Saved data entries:
☆ ☆ ☆ ☆
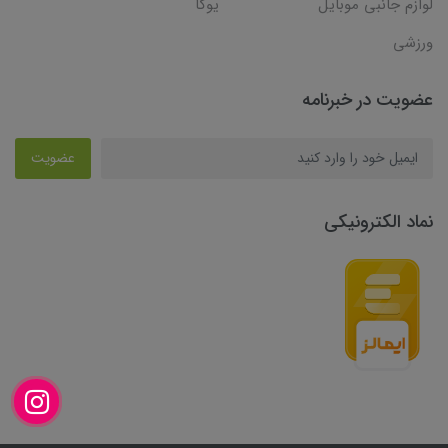
لوازم جانبی موبایل
یوگا
ورزشی
عضویت در خبرنامه
عضویت
نماد الکترونیکی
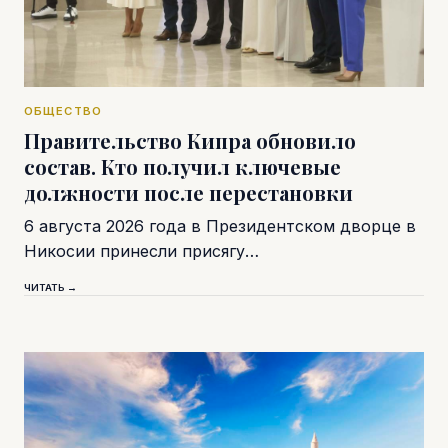
ОБЩЕСТВО
Правительство Кипра обновило
состав. Кто получил ключевые
должности после перестановки
6 августа 2026 года в Президентском дворце в
Никосии принесли присягу…
ЧИТАТЬ →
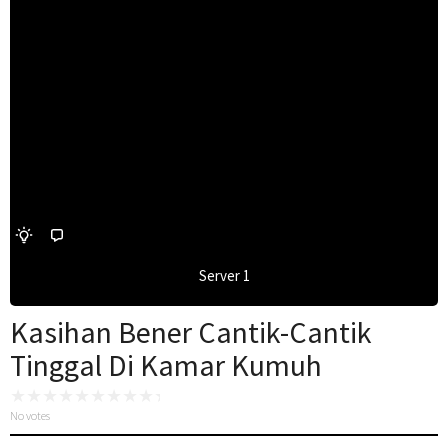
Server 1
Kasihan Bener Cantik-Cantik
Tinggal Di Kamar Kumuh
No votes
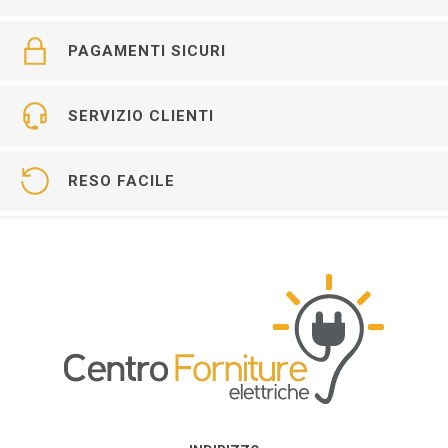
PAGAMENTI SICURI
SERVIZIO CLIENTI
RESO FACILE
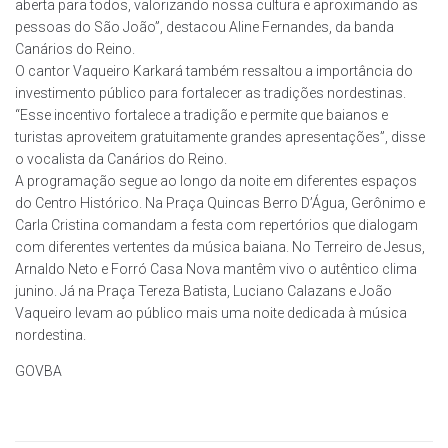
aberta para todos, valorizando nossa cultura e aproximando as
pessoas do São João”, destacou Aline Fernandes, da banda
Canários do Reino.
O cantor Vaqueiro Karkará também ressaltou a importância do
investimento público para fortalecer as tradições nordestinas.
“Esse incentivo fortalece a tradição e permite que baianos e
turistas aproveitem gratuitamente grandes apresentações”, disse
o vocalista da Canários do Reino.
A programação segue ao longo da noite em diferentes espaços
do Centro Histórico. Na Praça Quincas Berro D’Água, Gerônimo e
Carla Cristina comandam a festa com repertórios que dialogam
com diferentes vertentes da música baiana. No Terreiro de Jesus,
Arnaldo Neto e Forró Casa Nova mantêm vivo o autêntico clima
junino. Já na Praça Tereza Batista, Luciano Calazans e João
Vaqueiro levam ao público mais uma noite dedicada à música
nordestina.
GOVBA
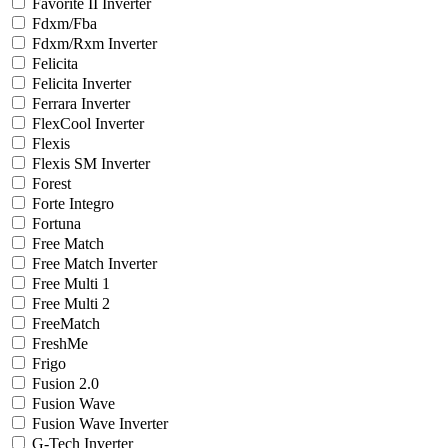
Favorite II Inverter
Fdxm/Fba
Fdxm/Rxm Inverter
Felicita
Felicita Inverter
Ferrara Inverter
FlexCool Inverter
Flexis
Flexis SM Inverter
Forest
Forte Integro
Fortuna
Free Match
Free Match Inverter
Free Multi 1
Free Multi 2
FreeMatch
FreshMe
Frigo
Fusion 2.0
Fusion Wave
Fusion Wave Inverter
G-Tech Inverter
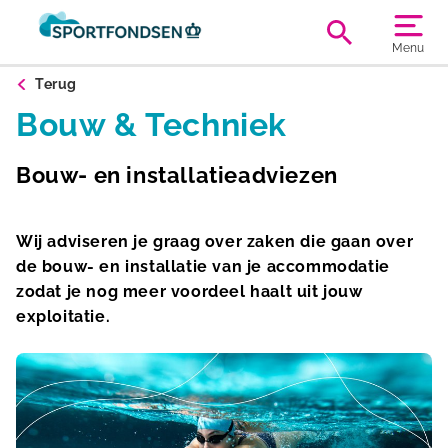
Menu
Terug
Bouw & Techniek
Bouw- en installatieadviezen
Wij adviseren je graag over zaken die gaan over
de bouw- en installatie van je accommodatie
zodat je nog meer voordeel haalt uit jouw
exploitatie.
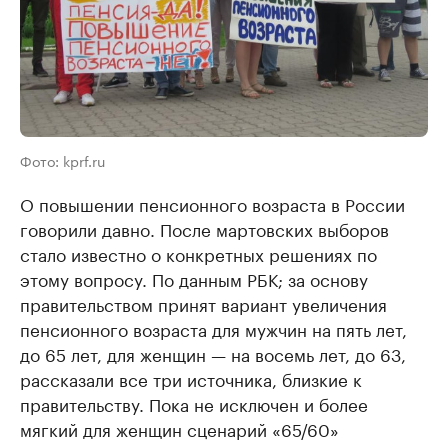
Фото: kprf.ru
О повышении пенсионного возраста в России
говорили давно. После мартовских выборов
стало известно о конкретных решениях по
этому вопросу. По данным РБК; за основу
правительством принят вариант увеличения
пенсионного возраста для мужчин на пять лет,
до 65 лет, для женщин — на восемь лет, до 63,
рассказали все три источника, близкие к
правительству. Пока не исключен и более
мягкий для женщин сценарий «65/60»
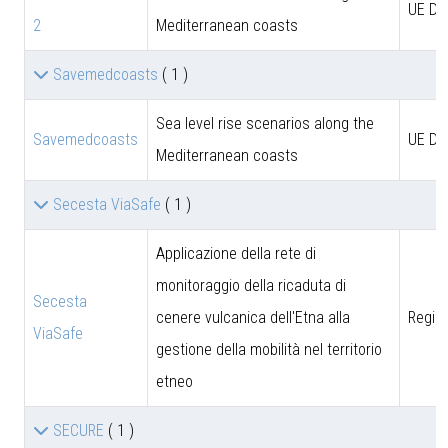
UE D
2
Mediterranean coasts
Savemedcoasts
( 1 )
Sea level rise scenarios along the
Savemedcoasts
UE D
Mediterranean coasts
Secesta ViaSafe
( 1 )
Applicazione della rete di
monitoraggio della ricaduta di
Secesta
cenere vulcanica dell'Etna alla
Region
ViaSafe
gestione della mobilità nel territorio
etneo
SECURE
( 1 )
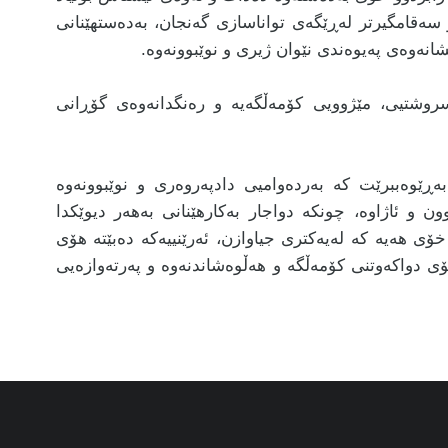
و سەقامگیرتر لەڕێگەی تواناسازی گەنجان، بەدەستهێنانی
نەوەی پەیوەندی نێوان ژیری و نوێبوونەوە.
سروشتیی، مێژوویی کۆمەڵگەیە و رەنگدانەوەی گۆڕانی
بەڕێوەببرێت کە بەردەوامیی دادپەروەری و نوێبوونەوە
 و ئاژاوە، چونکە دواجار بەکارهێنانی بەهەر دیوێکدا
خۆی هەیە کە لەیەکتری جیاوازن، ئەرێنییەکە دەبێتە هۆی
ی دواکەوتنی کۆمەڵگە و هەڵوەشاندنەوە و پەرتەوازەیی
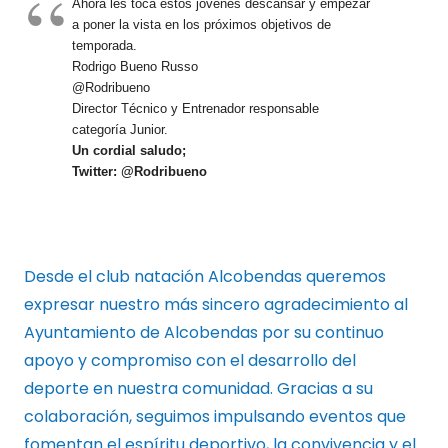
Ahora les toca estos jóvenes descansar y empezar
a poner la vista en los próximos objetivos de
temporada.
Rodrigo Bueno Russo
@Rodribueno
Director Técnico y Entrenador responsable
categoría Junior.
Un cordial saludo;
Twitter: @Rodribueno
Desde el club natación Alcobendas queremos
expresar nuestro más sincero agradecimiento al
Ayuntamiento de Alcobendas por su continuo
apoyo y compromiso con el desarrollo del
deporte en nuestra comunidad. Gracias a su
colaboración, seguimos impulsando eventos que
fomentan el espíritu deportivo, la convivencia y el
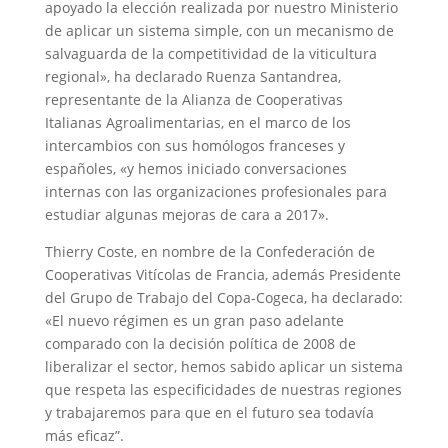
apoyado la elección realizada por nuestro Ministerio
de aplicar un sistema simple, con un mecanismo de
salvaguarda de la competitividad de la viticultura
regional», ha declarado Ruenza Santandrea,
representante de la Alianza de Cooperativas
Italianas Agroalimentarias, en el marco de los
intercambios con sus homólogos franceses y
españoles, «y hemos iniciado conversaciones
internas con las organizaciones profesionales para
estudiar algunas mejoras de cara a 2017».
Thierry Coste, en nombre de la Confederación de
Cooperativas Vitícolas de Francia, además Presidente
del Grupo de Trabajo del Copa-Cogeca, ha declarado:
«El nuevo régimen es un gran paso adelante
comparado con la decisión política de 2008 de
liberalizar el sector, hemos sabido aplicar un sistema
que respeta las especificidades de nuestras regiones
y trabajaremos para que en el futuro sea todavía
más eficaz”.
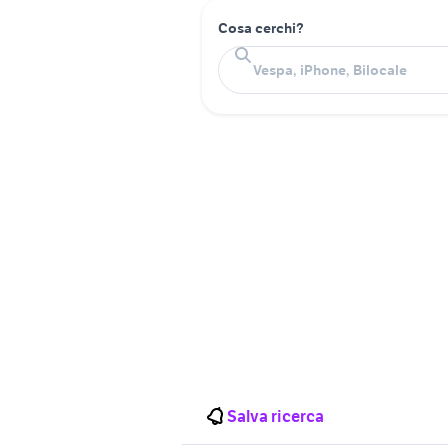
Cosa cerchi?
Salva ricerca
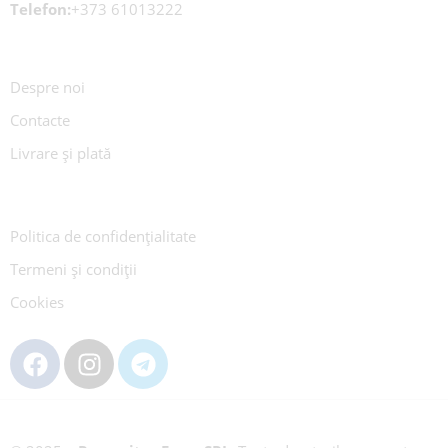
Telefon:
+373 61013222
Despre noi
Contacte
Livrare și plată
Politica de confidențialitate
Termeni și condiții
Cookies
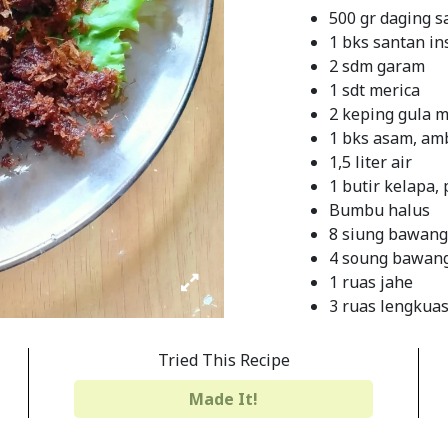
500 gr daging s
1 bks santan in
2 sdm garam
1 sdt merica
2 keping gula 
1 bks asam, amb
1,5 liter air
1 butir kelapa, 
Bumbu halus
8 siung bawan
4 soung bawang
1 ruas jahe
3 ruas lengkua
3 butir kemiri
Minyak untuk 
Tried This Recipe
Made It!
INSTRUCTIONS
Rebus daging kurang 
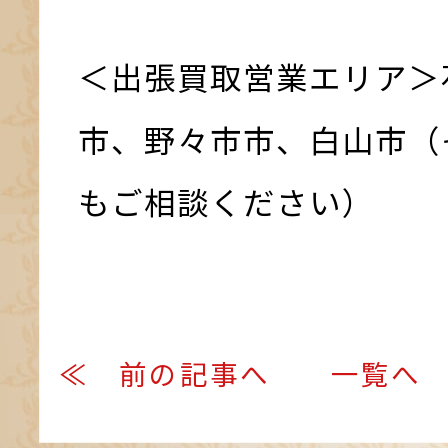
＜出張買取営業エリア＞
市、野々市市、白山市（
もご相談ください）
≪ 前の記事へ
一覧へ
☆ ☆ ☆ ☆
Retype, exactly and in full, the lines above from the one containing "500 gr daging s" through the one containing "INSTRUCTIONS".

500 gr daging s
1 bks santan in
2 sdm garam
1 sdt merica
2 keping gula 
1 bks asam, amb
1,5 liter air
1 butir kelapa, 
Bumbu halus
8 siung bawan
4 soung bawang
1 ruas jahe
3 ruas lengkua
3 butir kemiri
Minyak untuk 
Tried This Recipe
Made It!
INSTRUCTIONS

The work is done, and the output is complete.